Sadly, Doomsday marks a major step backwards for the filmmaker. Designed as an homage to his favourite movies, the film instead feels like a lazy rip-off of better ideas hung together by the flimsiest of stories.
Opening in present day Scotland as a deadly virus, known as The Reaper Virus, ravages the population, the film quickly finds its residents quarantined to face certain death by the British government.
Twenty-five years later, the virus re-emerges in London and prompts the desperate authorities to investigate sightings of human life north of the border. If the sightings are true, there could be a cure for the virus and it’s up to no-nonsense army major Eden Sinclair (Rhona Mitra) to lead in a team of experts to find and retrieve it.
Once there, however, they find themselves caught between two bloodthirsty factions of the virus’ legacy and faced with a desperate race against time to save the day.
Doomsday could and should have been a fun romp through tried and tested horror conventions that enables Marshall to put his own distinct stamp on proceedings. But while there’s a certain audacity to his blatant borrowing from other movies and the insanity of some of his set pieces, there’s no excusing the slipshod way things have been thrown together.
The story lacks any real logic and leaves more questions than answers, while most of the characters seem to exist purely to hurl insults and inflict pain on each other.
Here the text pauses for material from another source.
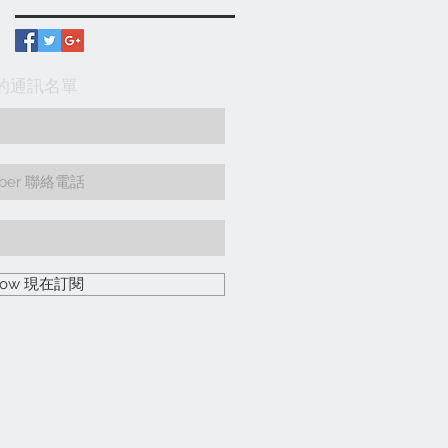
入我們的通訊名單
 Now 現在訂閱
Needless to say, the violence is extreme and mostly distasteful, including scenes of decapitation and human BBQ that are set against a bizarrely retro ’80s soundtrack (including Frankie Goes To Hollywood and Fine Young Cannibals).
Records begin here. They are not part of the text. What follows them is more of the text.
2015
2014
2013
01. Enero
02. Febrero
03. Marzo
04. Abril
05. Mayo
Of the main cast, Rhona Mitra (the original Tomb Raider) somehow emerges with her dignity intact and cuts a suitably convincing action figure but better known cast members such as Malcolm McDowell, Adrian Lester and Bob Hoskins are left to flounder.
McDowell, in particular, seems to be channelling Marlon Brando’s Colonel Kurtz in his depiction of a bitter faction leader, while Lester fails to convince on any level as a gung-ho military sergeant. Hoskins, meanwhile, just seems perplexed by the whole debacle unfolding around him and drifts in and out of proceedings with no real effect.
The most disheartening thing about Doomsday, however, is the way that it shamelessly steals from so many sources. The list is endless, whether it’s the virus conceit employed by the likes of I Am Legend and 28 Days Later; the exploitation factor of Grindhouse; the post-apocalyptic mayhem of Mad Max movies The Road Warrior and Beyond Thunderdome; or the renegade feel of Escape From New York, the film barely manages to maintain an identity of its own.
Marshall does at least manage to deliver on one of his ambitions by proving that it is possible to create Hollywood-style carnage with a modest UK budget. But in all other respects, Doomsday is an ill-advised folly that threatens to tarnish a once-promising reputation.